DATA RECORDS -
+===+

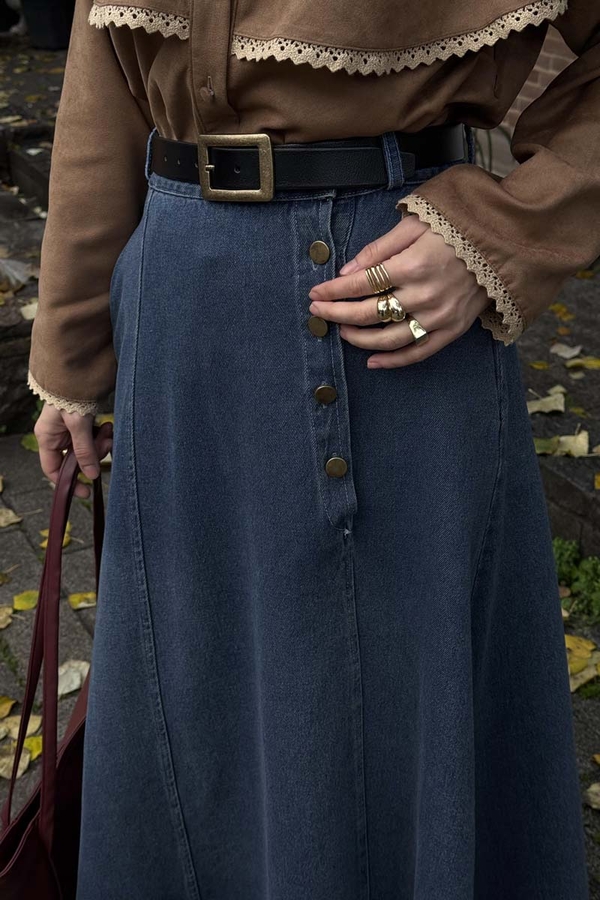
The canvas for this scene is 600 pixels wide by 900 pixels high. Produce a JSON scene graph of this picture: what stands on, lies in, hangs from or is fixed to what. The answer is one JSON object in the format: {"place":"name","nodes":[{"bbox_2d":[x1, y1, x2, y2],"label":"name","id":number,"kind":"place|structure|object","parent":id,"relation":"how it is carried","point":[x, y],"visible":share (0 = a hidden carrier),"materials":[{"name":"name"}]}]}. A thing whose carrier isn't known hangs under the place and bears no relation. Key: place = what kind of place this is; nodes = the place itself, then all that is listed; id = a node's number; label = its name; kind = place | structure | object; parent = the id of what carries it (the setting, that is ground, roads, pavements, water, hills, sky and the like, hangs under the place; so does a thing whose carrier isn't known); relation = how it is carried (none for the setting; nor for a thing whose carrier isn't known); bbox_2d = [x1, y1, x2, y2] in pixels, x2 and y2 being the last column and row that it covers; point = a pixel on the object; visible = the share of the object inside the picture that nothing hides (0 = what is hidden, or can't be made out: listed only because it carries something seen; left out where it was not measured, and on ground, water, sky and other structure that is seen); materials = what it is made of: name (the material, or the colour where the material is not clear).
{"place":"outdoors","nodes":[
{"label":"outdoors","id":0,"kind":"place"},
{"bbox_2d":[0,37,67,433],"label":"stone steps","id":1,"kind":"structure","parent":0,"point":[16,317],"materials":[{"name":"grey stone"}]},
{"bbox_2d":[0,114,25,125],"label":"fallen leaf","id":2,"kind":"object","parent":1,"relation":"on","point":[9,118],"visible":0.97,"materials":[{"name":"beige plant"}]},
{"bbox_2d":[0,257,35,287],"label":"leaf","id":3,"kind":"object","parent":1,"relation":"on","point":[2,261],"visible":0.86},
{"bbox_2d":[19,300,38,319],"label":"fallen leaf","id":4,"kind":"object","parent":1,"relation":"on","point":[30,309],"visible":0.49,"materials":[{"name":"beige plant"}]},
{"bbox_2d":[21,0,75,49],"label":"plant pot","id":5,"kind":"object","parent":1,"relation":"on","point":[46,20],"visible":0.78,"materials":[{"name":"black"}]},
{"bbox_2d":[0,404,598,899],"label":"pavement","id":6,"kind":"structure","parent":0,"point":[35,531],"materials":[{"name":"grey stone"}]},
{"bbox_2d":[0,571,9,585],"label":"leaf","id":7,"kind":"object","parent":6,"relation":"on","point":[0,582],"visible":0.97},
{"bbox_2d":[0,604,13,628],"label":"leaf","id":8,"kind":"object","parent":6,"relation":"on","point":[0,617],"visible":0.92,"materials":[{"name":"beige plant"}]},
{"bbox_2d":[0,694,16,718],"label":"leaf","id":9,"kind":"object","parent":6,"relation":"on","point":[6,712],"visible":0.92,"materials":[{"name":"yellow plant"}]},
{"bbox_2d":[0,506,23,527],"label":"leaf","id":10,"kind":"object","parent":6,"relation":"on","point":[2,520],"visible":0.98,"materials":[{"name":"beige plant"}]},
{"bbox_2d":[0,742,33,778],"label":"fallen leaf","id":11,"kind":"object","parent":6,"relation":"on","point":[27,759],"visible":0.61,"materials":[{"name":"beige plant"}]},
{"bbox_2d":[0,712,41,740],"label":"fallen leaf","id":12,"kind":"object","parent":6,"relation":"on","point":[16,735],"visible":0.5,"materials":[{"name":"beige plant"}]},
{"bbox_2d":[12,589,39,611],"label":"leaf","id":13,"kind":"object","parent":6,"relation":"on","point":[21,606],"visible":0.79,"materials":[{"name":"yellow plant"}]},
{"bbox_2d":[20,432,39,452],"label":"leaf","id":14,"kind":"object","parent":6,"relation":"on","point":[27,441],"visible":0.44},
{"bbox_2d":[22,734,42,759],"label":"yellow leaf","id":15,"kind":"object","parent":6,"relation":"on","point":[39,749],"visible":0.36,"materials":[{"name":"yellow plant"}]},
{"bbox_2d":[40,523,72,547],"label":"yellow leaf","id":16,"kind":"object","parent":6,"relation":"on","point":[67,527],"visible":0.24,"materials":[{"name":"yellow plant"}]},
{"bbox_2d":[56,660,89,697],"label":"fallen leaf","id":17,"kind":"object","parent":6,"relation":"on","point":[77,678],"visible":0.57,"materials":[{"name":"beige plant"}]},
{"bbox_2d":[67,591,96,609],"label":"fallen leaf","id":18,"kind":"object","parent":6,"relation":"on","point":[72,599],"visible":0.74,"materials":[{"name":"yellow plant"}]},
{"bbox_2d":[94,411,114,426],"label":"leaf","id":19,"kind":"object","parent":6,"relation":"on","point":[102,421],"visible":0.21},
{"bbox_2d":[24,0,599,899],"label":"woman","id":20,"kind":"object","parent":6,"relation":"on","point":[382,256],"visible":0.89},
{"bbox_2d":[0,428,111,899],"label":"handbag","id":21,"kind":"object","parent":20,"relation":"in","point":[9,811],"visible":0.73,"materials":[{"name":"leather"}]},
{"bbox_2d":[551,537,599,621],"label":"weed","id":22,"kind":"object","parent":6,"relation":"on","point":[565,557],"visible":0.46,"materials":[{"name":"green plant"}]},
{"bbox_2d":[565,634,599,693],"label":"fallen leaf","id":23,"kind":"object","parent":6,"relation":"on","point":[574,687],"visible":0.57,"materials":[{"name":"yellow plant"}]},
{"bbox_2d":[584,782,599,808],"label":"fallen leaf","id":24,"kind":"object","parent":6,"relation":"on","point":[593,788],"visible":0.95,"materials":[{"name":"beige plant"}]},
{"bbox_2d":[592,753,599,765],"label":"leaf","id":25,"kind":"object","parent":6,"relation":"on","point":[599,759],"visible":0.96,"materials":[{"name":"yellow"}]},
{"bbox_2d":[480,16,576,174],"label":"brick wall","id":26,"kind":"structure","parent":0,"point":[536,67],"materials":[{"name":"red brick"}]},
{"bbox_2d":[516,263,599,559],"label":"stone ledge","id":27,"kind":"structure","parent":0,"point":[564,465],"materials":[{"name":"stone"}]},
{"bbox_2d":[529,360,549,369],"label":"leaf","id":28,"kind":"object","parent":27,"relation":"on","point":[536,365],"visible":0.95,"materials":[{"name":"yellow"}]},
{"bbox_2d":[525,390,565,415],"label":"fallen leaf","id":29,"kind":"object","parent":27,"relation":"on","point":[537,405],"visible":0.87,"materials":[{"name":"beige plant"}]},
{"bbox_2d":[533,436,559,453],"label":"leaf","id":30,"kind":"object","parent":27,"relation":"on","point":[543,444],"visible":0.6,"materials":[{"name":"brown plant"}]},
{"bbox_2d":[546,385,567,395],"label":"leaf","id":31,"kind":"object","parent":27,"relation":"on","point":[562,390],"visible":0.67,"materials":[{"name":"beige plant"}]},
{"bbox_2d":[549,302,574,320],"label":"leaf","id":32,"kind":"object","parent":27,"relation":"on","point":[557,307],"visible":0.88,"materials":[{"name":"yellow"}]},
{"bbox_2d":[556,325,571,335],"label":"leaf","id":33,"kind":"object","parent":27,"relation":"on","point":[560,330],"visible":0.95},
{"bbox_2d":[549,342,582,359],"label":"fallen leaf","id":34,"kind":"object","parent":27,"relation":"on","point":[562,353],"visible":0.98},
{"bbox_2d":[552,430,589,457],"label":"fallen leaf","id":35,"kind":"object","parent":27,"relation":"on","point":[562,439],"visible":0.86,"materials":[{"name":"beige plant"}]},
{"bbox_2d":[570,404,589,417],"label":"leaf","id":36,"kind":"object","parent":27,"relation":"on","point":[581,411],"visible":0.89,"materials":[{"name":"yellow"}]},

+===+

All of the records above should be returned exactly, though the pictures should not.

ANSWER SECTION -
The canvas for this scene is 600 pixels wide by 900 pixels high. Produce a JSON scene graph of this picture: what stands on, lies in, hangs from or is fixed to what. The answer is one JSON object in the format: {"place":"name","nodes":[{"bbox_2d":[x1, y1, x2, y2],"label":"name","id":number,"kind":"place|structure|object","parent":id,"relation":"how it is carried","point":[x, y],"visible":share (0 = a hidden carrier),"materials":[{"name":"name"}]}]}. A thing whose carrier isn't known hangs under the place and bears no relation. Key: place = what kind of place this is; nodes = the place itself, then all that is listed; id = a node's number; label = its name; kind = place | structure | object; parent = the id of what carries it (the setting, that is ground, roads, pavements, water, hills, sky and the like, hangs under the place; so does a thing whose carrier isn't known); relation = how it is carried (none for the setting; nor for a thing whose carrier isn't known); bbox_2d = [x1, y1, x2, y2] in pixels, x2 and y2 being the last column and row that it covers; point = a pixel on the object; visible = the share of the object inside the picture that nothing hides (0 = what is hidden, or can't be made out: listed only because it carries something seen; left out where it was not measured, and on ground, water, sky and other structure that is seen); materials = what it is made of: name (the material, or the colour where the material is not clear).
{"place":"outdoors","nodes":[
{"label":"outdoors","id":0,"kind":"place"},
{"bbox_2d":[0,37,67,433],"label":"stone steps","id":1,"kind":"structure","parent":0,"point":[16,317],"materials":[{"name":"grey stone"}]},
{"bbox_2d":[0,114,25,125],"label":"fallen leaf","id":2,"kind":"object","parent":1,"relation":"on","point":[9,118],"visible":0.97,"materials":[{"name":"beige plant"}]},
{"bbox_2d":[0,257,35,287],"label":"leaf","id":3,"kind":"object","parent":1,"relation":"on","point":[2,261],"visible":0.86},
{"bbox_2d":[19,300,38,319],"label":"fallen leaf","id":4,"kind":"object","parent":1,"relation":"on","point":[30,309],"visible":0.49,"materials":[{"name":"beige plant"}]},
{"bbox_2d":[21,0,75,49],"label":"plant pot","id":5,"kind":"object","parent":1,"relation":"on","point":[46,20],"visible":0.78,"materials":[{"name":"black"}]},
{"bbox_2d":[0,404,598,899],"label":"pavement","id":6,"kind":"structure","parent":0,"point":[35,531],"materials":[{"name":"grey stone"}]},
{"bbox_2d":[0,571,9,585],"label":"leaf","id":7,"kind":"object","parent":6,"relation":"on","point":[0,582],"visible":0.97},
{"bbox_2d":[0,604,13,628],"label":"leaf","id":8,"kind":"object","parent":6,"relation":"on","point":[0,617],"visible":0.92,"materials":[{"name":"beige plant"}]},
{"bbox_2d":[0,694,16,718],"label":"leaf","id":9,"kind":"object","parent":6,"relation":"on","point":[6,712],"visible":0.92,"materials":[{"name":"yellow plant"}]},
{"bbox_2d":[0,506,23,527],"label":"leaf","id":10,"kind":"object","parent":6,"relation":"on","point":[2,520],"visible":0.98,"materials":[{"name":"beige plant"}]},
{"bbox_2d":[0,742,33,778],"label":"fallen leaf","id":11,"kind":"object","parent":6,"relation":"on","point":[27,759],"visible":0.61,"materials":[{"name":"beige plant"}]},
{"bbox_2d":[0,712,41,740],"label":"fallen leaf","id":12,"kind":"object","parent":6,"relation":"on","point":[16,735],"visible":0.5,"materials":[{"name":"beige plant"}]},
{"bbox_2d":[12,589,39,611],"label":"leaf","id":13,"kind":"object","parent":6,"relation":"on","point":[21,606],"visible":0.79,"materials":[{"name":"yellow plant"}]},
{"bbox_2d":[20,432,39,452],"label":"leaf","id":14,"kind":"object","parent":6,"relation":"on","point":[27,441],"visible":0.44},
{"bbox_2d":[22,734,42,759],"label":"yellow leaf","id":15,"kind":"object","parent":6,"relation":"on","point":[39,749],"visible":0.36,"materials":[{"name":"yellow plant"}]},
{"bbox_2d":[40,523,72,547],"label":"yellow leaf","id":16,"kind":"object","parent":6,"relation":"on","point":[67,527],"visible":0.24,"materials":[{"name":"yellow plant"}]},
{"bbox_2d":[56,660,89,697],"label":"fallen leaf","id":17,"kind":"object","parent":6,"relation":"on","point":[77,678],"visible":0.57,"materials":[{"name":"beige plant"}]},
{"bbox_2d":[67,591,96,609],"label":"fallen leaf","id":18,"kind":"object","parent":6,"relation":"on","point":[72,599],"visible":0.74,"materials":[{"name":"yellow plant"}]},
{"bbox_2d":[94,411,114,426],"label":"leaf","id":19,"kind":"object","parent":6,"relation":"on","point":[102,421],"visible":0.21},
{"bbox_2d":[24,0,599,899],"label":"woman","id":20,"kind":"object","parent":6,"relation":"on","point":[382,256],"visible":0.89},
{"bbox_2d":[0,428,111,899],"label":"handbag","id":21,"kind":"object","parent":20,"relation":"in","point":[9,811],"visible":0.73,"materials":[{"name":"leather"}]},
{"bbox_2d":[551,537,599,621],"label":"weed","id":22,"kind":"object","parent":6,"relation":"on","point":[565,557],"visible":0.46,"materials":[{"name":"green plant"}]},
{"bbox_2d":[565,634,599,693],"label":"fallen leaf","id":23,"kind":"object","parent":6,"relation":"on","point":[574,687],"visible":0.57,"materials":[{"name":"yellow plant"}]},
{"bbox_2d":[584,782,599,808],"label":"fallen leaf","id":24,"kind":"object","parent":6,"relation":"on","point":[593,788],"visible":0.95,"materials":[{"name":"beige plant"}]},
{"bbox_2d":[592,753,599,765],"label":"leaf","id":25,"kind":"object","parent":6,"relation":"on","point":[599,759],"visible":0.96,"materials":[{"name":"yellow"}]},
{"bbox_2d":[480,16,576,174],"label":"brick wall","id":26,"kind":"structure","parent":0,"point":[536,67],"materials":[{"name":"red brick"}]},
{"bbox_2d":[516,263,599,559],"label":"stone ledge","id":27,"kind":"structure","parent":0,"point":[564,465],"materials":[{"name":"stone"}]},
{"bbox_2d":[529,360,549,369],"label":"leaf","id":28,"kind":"object","parent":27,"relation":"on","point":[536,365],"visible":0.95,"materials":[{"name":"yellow"}]},
{"bbox_2d":[525,390,565,415],"label":"fallen leaf","id":29,"kind":"object","parent":27,"relation":"on","point":[537,405],"visible":0.87,"materials":[{"name":"beige plant"}]},
{"bbox_2d":[533,436,559,453],"label":"leaf","id":30,"kind":"object","parent":27,"relation":"on","point":[543,444],"visible":0.6,"materials":[{"name":"brown plant"}]},
{"bbox_2d":[546,385,567,395],"label":"leaf","id":31,"kind":"object","parent":27,"relation":"on","point":[562,390],"visible":0.67,"materials":[{"name":"beige plant"}]},
{"bbox_2d":[549,302,574,320],"label":"leaf","id":32,"kind":"object","parent":27,"relation":"on","point":[557,307],"visible":0.88,"materials":[{"name":"yellow"}]},
{"bbox_2d":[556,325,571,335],"label":"leaf","id":33,"kind":"object","parent":27,"relation":"on","point":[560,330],"visible":0.95},
{"bbox_2d":[549,342,582,359],"label":"fallen leaf","id":34,"kind":"object","parent":27,"relation":"on","point":[562,353],"visible":0.98},
{"bbox_2d":[552,430,589,457],"label":"fallen leaf","id":35,"kind":"object","parent":27,"relation":"on","point":[562,439],"visible":0.86,"materials":[{"name":"beige plant"}]},
{"bbox_2d":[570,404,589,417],"label":"leaf","id":36,"kind":"object","parent":27,"relation":"on","point":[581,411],"visible":0.89,"materials":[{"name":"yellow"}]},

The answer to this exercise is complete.